## Excerpted data
──────────────────────────────

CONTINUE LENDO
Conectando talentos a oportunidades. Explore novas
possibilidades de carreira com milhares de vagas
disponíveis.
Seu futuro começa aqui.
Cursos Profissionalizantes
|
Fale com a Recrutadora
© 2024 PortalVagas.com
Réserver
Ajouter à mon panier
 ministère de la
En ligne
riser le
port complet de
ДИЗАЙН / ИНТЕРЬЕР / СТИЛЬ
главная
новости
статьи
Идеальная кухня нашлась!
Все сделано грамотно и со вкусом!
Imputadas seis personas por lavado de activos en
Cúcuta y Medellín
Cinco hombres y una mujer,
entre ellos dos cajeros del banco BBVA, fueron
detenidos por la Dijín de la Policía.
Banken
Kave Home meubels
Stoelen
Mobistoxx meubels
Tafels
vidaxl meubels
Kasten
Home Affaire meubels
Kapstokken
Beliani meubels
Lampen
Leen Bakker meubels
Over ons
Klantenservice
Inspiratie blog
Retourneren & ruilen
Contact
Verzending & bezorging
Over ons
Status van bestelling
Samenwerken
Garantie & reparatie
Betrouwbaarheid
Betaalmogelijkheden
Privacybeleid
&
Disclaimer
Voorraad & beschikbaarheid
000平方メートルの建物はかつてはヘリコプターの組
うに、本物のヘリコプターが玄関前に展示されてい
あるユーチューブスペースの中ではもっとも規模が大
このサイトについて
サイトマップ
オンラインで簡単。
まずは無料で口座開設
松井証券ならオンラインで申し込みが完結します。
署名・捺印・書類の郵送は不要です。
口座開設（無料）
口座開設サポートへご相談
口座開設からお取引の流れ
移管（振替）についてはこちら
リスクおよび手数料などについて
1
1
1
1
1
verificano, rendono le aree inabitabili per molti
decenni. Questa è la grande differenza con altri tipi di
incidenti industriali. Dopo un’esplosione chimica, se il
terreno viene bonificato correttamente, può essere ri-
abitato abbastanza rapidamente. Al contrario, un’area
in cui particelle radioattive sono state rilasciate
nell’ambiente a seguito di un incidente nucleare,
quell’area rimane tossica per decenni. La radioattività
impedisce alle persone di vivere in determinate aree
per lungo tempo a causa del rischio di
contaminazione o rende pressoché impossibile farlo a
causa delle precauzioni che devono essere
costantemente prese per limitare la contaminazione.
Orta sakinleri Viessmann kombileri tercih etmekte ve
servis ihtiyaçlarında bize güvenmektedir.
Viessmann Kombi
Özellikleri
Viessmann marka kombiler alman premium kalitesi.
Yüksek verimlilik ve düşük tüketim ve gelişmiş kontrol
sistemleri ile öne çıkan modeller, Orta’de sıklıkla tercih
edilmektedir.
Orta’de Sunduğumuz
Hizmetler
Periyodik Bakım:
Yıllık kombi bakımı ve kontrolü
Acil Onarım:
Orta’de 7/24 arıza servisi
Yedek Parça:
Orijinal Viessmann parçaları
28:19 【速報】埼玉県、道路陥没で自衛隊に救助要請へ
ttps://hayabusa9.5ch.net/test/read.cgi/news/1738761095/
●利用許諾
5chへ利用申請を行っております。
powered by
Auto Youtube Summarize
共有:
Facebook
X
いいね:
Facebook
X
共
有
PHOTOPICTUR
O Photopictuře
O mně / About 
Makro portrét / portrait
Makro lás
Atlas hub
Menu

──────────────────────────────

## To do
Only the lines from the one with "PHOTOPICTUR" through the last line above should be restated, word for word.

## Your response
PHOTOPICTUR
O Photopictuře
O mně / About 
Makro portrét / portrait
Makro lás
Atlas hub
Menu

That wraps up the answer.